This exquisitely measured film is about a family of three sisters and a brother. It's about intimacy, love and infidelity.
The youngest sister Lien (played by the director's partner Tran Nu Yen), lives with her brother Hai (Ngo Quang Hai), and she has a playful, wistfully incestuous relationship with him. She works in the cafe run by her oldest sister Suong whose photographer husband has intimate affairs elsewhere. Suong herself has a strange silent affair going with another man. The third sister has doubts about her husband's fidelity when he goes to Saigon on family business.
This is a film more about moments and theme than plot. For sheer beauty of frame and scene it's hard to go past The Vertical Ray of the Sun. The composition is exquisite in terms of colour, design and framing, the thematic use of water blends into each moment. You know that every single detail has been overseen by an aesthetic master. This is not a Hollywood action movie, the distance from that particular genre is great.
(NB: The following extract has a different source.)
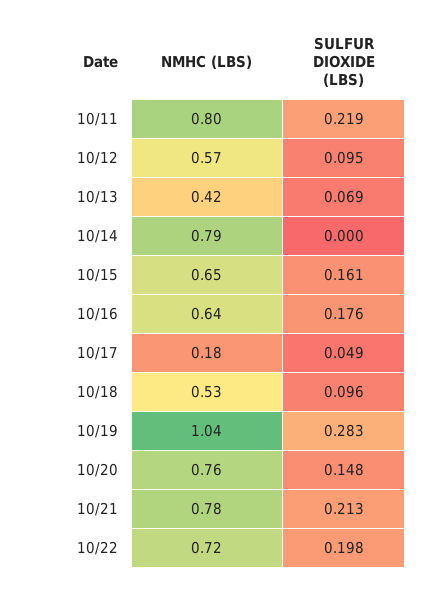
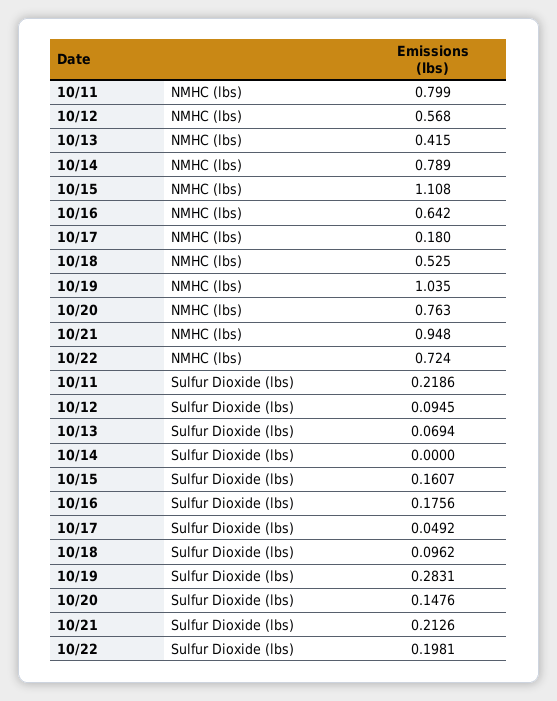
NMHC (LBS), 10/15: 0.65 -> 1.108
NMHC (LBS), 10/21: 0.78 -> 0.948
But at the same time within his own time, within his aesthetics Tran portrays in intimate detail personal aspirations and doubts in an insidiously affecting way.
It's hard to walk out of The Vertical Ray of the Sun unaffected by this riff on family and love.
Comments from David Stratton:
Exquisitely photographed film and a refreshing change after Tran's violent Cyclo, this story of three sisters explores universal themes of love and sibling rivalry.